Advanced T-cell Engineered for Cancer Therapy
Coordinator: Martin PULE
Project Number: 602239
EC contribution: € 5,931,151.00
Project website: http://atect-fp7.org/
T-cell engineering strategies for Cancer therapy, either Chimeric Antigen Receptors (CARs) or TCR transfer holds promise to revolutionize cancer treatment. There are, however, considerable barriers to be overcome to take this form of therapy to a format that can benefit all EU citizens with a wide range of common cancers. The aim of this consortium is to exploit advances in T-cell engineering to allow the full potential of CAR therapy to be unleashed.
At present, CAR therapy requires a bespoke autologous therapeutic product for each patient. This greatly limits practicality, scalability and commercialisation. The development of a strategy for creation of universal engineered T-cells is the first key aim of this consortium. There is an increased appreciation of the immunological hostilities (CAR) T-cells face in the tumour microenvironment, and prevention of this local immune suppressive effect will likely be critical in permitting effective tumour control.

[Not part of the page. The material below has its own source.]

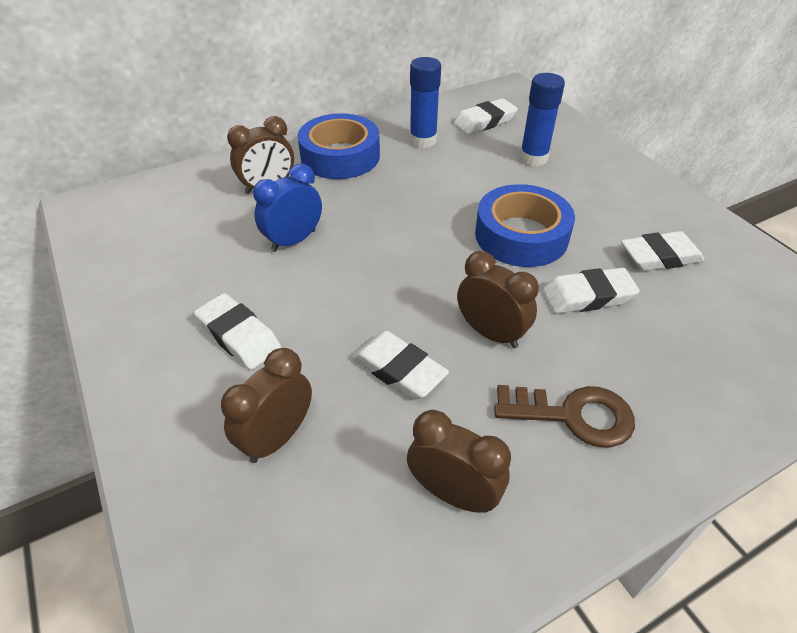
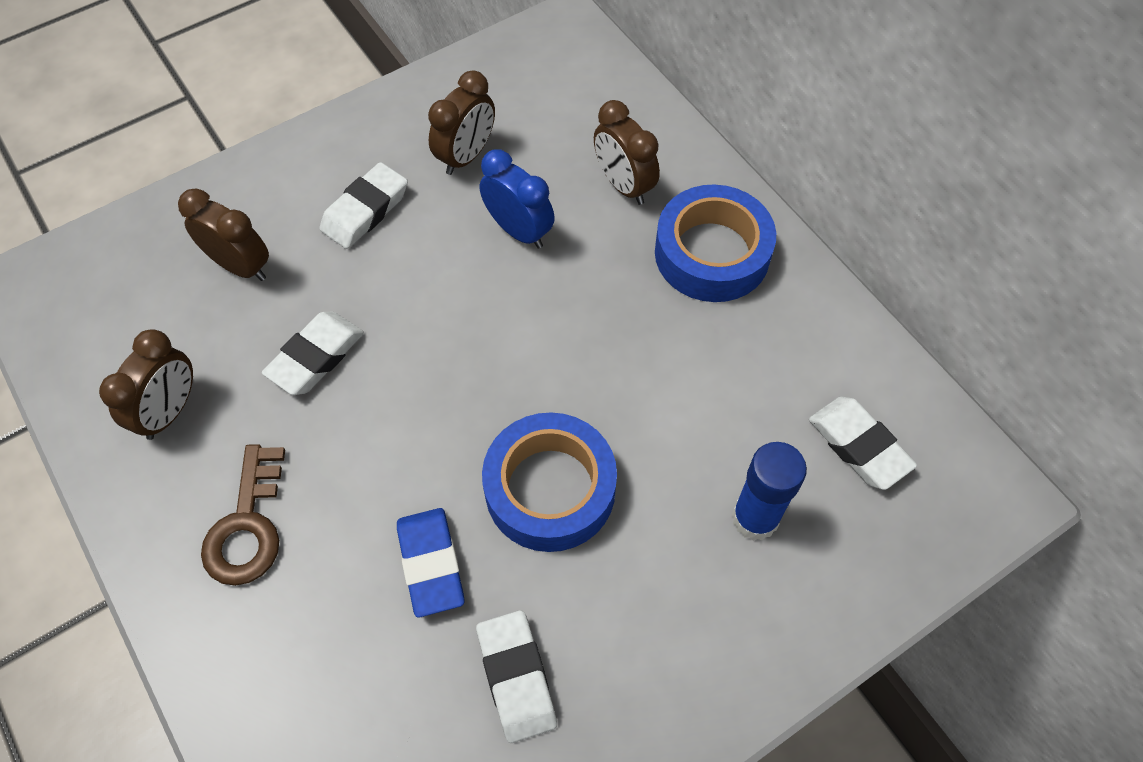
camera: 85 degrees right, 15 degrees up
blue glue stick [410,57,441,148] -> none
brown clock [457,251,539,348] -> brown clock moved to [428,70,495,175]
white eraser [543,268,639,314] -> blue eraser [397,508,465,617]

The second main aim of this proposal is therefore to engineer CAR T-cells to be resistant to the hostile microenvironment. CAR T-cells can only be effective if they can access the tumour site. Exploiting the fact that neo-angiogenesis is a hallmark of neoplastic progression, the third aim of the consortium is to utilise endothelial cues of neo-angiogenesis to direct CAR T-cell migration and activity.
The central technological theme of this consortium is the application of TALEN-mediated gene editing strategies alongside genetic modification with integrating vectors. Using this approach, we will implement a clinical study of “universal” CAR T-cells in refractory lymphoma. Further, this work will be complemented with highly focused development of T-cells which are resistant to hostile microenvironments and which can home to sites of neovascularization. The legacy this consortium wishes is commercialization of universal CAR therapy for a broad swathe of human cancers.